Musicians Normalizing Mental Health Issues

Initiative Artist Ambassador Crisis Response Initiative
Grantee Partner Sound Mind Live
Anthony Green, lead singer of Circa Survive, shares his experience living with bipolar disorder and encourages others to reach out for support. The video is part of Sound Mind Live’s Unmasked video series in partnership with National Alliance on Mental Illness and Billboard Magazine.

Since the pandemic, the need for youth to feel comfortable and equipped to seek mental health support is greater than ever. The CDC reported that since the pandemic one in four young adults has contemplated suicide, and over 75% report adverse mental health conditions. If unaddressed, experts anticipate that negative mental health symptoms appearing in early years could spiral into more catastrophic effects in the years to come.

Sound Mind Live is uniquely positioned to address this crisis among youth. Sound Mind Live was founded in 2019 with a mission to end the stigma surrounding mental health conditions by fostering community and open dialogue through the power of music. With 73% of musicians reporting symptoms of anxiety, depression and other mental health conditions, musicians are uniquely positioned to be influencers driving change for youth. Music holds the unparalleled ability to connect to people’s hearts and catalyze change – it strengthens community, builds empathy, and most importantly, inspires action. Sound Mind Live brings together influential musicians affected by mental health issues with leading mental health organizations to build empathy and increase access to and awareness of critical mental health resources. 

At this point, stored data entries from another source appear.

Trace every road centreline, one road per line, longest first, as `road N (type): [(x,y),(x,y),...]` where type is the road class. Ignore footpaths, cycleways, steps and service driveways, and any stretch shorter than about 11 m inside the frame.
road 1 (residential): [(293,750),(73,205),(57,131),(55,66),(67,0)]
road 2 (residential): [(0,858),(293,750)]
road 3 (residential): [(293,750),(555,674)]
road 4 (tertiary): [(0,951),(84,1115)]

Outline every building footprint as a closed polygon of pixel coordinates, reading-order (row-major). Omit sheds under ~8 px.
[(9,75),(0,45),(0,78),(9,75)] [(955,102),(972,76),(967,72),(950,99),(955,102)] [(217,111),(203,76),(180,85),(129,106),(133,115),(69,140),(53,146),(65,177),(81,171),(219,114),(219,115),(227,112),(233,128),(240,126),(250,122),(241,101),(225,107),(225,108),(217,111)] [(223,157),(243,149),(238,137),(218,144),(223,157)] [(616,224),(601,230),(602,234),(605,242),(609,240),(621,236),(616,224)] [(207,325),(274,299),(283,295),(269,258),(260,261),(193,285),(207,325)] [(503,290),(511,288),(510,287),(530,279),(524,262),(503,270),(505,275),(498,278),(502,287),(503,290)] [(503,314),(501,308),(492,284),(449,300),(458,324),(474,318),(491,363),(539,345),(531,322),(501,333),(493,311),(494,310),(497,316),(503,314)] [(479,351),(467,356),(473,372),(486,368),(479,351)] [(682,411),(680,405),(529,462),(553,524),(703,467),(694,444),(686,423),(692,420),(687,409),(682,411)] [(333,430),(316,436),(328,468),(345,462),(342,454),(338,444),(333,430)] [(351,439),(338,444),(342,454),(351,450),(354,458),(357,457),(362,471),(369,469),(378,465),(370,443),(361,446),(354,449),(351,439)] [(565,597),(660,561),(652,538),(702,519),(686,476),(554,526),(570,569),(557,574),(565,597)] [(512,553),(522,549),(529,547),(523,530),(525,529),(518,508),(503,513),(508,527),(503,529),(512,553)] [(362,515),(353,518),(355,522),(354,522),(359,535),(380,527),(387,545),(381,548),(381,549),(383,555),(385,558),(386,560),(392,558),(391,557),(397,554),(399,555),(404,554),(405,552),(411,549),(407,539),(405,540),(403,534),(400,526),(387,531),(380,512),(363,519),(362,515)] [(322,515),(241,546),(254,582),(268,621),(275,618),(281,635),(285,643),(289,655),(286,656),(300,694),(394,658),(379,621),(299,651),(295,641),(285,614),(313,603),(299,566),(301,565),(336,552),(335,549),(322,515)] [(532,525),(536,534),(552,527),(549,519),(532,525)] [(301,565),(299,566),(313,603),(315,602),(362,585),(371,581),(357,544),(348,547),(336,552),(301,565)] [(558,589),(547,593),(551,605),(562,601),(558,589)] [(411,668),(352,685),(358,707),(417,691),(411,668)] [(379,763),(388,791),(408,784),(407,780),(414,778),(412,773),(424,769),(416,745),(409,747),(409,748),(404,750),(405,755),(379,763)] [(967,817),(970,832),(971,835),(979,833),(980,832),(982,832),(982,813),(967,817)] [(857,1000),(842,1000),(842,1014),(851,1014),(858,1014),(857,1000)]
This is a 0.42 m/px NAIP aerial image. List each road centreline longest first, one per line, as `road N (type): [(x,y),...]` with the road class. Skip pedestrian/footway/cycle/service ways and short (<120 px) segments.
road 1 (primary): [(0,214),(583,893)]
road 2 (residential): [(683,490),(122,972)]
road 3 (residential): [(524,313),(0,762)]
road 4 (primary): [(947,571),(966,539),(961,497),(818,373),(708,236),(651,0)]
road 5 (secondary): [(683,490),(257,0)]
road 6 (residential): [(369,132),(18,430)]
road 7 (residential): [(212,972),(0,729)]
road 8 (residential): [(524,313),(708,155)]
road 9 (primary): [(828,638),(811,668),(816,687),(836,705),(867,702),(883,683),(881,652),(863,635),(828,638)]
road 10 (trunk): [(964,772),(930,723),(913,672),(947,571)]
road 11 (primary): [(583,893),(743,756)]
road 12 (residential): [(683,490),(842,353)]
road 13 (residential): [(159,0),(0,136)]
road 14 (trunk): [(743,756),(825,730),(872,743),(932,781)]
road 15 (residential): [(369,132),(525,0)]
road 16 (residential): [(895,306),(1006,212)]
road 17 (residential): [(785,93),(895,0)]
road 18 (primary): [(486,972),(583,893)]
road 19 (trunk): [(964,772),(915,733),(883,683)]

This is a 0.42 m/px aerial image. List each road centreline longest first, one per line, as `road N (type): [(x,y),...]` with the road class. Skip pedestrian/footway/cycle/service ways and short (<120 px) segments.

During its first year of operation, Sound Mind Live focused on live events and online media advocacy campaigns surrounding these events. In 2020 Sound Mind Live pivoted to digital format, producing virtual livestream events and digital content. Just three weeks after pandemic quarantines began in March, the organization produced one of the first large-scale virtual festivals streamed during this time, “Closer in Crisis,” a three-hour virtual mental health music festival. The online event was attended by over 18,000 people around the country and reached two million people through the surrounding advocacy campaign.

Graham Mutough, a young artist from Los Angeles, said of one of these events “Sound Mind Live’s ‘Come Together’ Festival really moved me. I had been struggling and had been putting off getting therapy. That night, I was inspired to promise myself to sort things out first thing the next day. I have found a good counselor and it’s made a world of difference.”Following the positive response to the online content and to increase engagement among youth during the mental health crisis surrounding the pandemic, Sound Mind Live launched the Artist Ambassador Crisis Response initiative (AACR). AACR is tailored for the new post-COVID-19 world by developing broadly distributed digital content.

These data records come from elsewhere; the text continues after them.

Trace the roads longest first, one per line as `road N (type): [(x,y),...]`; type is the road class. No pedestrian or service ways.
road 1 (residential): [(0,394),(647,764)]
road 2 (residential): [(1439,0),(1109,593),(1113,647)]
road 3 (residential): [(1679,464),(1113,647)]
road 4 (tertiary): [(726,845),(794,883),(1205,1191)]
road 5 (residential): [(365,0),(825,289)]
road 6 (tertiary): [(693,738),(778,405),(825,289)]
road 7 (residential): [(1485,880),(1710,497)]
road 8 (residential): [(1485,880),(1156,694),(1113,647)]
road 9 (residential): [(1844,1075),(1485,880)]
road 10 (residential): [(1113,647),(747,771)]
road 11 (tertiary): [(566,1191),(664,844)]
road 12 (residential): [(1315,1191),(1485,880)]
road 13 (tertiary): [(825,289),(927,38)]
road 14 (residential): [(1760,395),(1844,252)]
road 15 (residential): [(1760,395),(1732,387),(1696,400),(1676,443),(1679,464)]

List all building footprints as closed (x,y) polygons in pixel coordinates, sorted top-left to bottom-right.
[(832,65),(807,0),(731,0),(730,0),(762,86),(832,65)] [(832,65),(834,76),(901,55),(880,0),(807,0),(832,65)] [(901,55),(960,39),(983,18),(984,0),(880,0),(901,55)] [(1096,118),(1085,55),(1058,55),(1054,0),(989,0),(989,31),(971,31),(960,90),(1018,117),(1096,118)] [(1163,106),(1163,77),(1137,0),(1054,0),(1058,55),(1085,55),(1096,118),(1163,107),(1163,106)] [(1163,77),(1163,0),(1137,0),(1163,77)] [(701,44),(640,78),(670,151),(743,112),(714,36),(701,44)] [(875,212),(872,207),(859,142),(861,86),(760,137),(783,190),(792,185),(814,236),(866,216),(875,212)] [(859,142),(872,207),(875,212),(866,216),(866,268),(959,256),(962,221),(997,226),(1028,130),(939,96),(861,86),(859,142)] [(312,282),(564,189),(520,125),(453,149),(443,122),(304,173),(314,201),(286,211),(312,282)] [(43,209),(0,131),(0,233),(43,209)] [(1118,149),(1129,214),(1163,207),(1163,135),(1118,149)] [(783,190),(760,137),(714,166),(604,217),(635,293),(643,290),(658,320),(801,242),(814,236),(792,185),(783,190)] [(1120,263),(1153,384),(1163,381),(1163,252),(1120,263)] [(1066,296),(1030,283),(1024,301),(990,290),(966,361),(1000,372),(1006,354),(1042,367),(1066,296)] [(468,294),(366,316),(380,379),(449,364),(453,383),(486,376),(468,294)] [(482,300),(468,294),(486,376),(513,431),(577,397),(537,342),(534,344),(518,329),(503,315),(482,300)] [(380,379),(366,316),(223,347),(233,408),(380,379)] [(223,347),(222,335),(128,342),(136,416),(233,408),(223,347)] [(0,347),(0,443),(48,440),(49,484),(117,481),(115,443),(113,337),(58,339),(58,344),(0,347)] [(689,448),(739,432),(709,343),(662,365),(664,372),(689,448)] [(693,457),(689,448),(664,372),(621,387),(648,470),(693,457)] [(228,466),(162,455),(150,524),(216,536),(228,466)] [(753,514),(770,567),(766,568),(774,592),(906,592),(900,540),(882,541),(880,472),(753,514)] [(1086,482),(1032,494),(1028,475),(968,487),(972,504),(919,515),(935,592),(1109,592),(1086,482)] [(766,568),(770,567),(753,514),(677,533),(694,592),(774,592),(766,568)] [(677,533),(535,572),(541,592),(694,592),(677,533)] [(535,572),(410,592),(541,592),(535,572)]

In partnership with leading organizations across mental health and entertainment, including National Alliance on Mental Illness and Billboard, AACR leverages artists’ wide and engaged fan base to educate the public on vetted mental health messaging targeted to youth, moving them past stigma to take action on self-care and support. Contact-based approaches (i.e., hearing from people with lived experience), including video and podcasts, have proven to be the most effective intervention for changing mental health attitudes. AACR reaches an otherwise passive audience via musical influencers who encourage them to take actions toward seeking support. By working with artists from diverse genres and backgrounds, AACR represents the unique mental health experiences of these communities and elevates pathways and resources toward healing and support.

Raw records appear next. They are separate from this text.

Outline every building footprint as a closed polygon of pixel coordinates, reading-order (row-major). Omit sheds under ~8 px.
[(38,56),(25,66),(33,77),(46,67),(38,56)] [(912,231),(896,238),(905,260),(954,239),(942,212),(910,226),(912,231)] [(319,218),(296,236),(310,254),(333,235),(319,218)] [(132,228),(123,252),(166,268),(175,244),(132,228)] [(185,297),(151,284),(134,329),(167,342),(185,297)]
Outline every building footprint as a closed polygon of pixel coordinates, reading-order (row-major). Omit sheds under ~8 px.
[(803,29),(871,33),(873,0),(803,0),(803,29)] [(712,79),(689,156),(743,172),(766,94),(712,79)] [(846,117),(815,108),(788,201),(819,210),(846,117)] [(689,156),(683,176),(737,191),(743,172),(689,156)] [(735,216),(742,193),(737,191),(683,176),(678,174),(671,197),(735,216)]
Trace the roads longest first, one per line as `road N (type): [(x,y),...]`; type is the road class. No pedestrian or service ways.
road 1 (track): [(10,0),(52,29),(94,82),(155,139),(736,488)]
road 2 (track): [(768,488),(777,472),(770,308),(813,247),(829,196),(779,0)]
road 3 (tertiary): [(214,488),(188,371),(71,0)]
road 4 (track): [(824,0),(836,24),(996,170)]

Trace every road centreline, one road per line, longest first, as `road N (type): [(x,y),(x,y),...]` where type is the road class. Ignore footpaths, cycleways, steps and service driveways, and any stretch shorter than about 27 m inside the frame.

Mike Heyliger, a 25-year music industry veteran and Billboard “Pride Power Player” honoree, says of Sound Mind Live’s digital programming, “For the people who watch these interviews, or tune into Sound Mind Live’s other programming, it awakens them to the fact that mental illness is a huge issue; it needs to be normalized and people need to get help. After listening to their favorite musician talk about being depressed or having anxiety, it makes it easier for someone sitting at home to go get their own issues checked out.”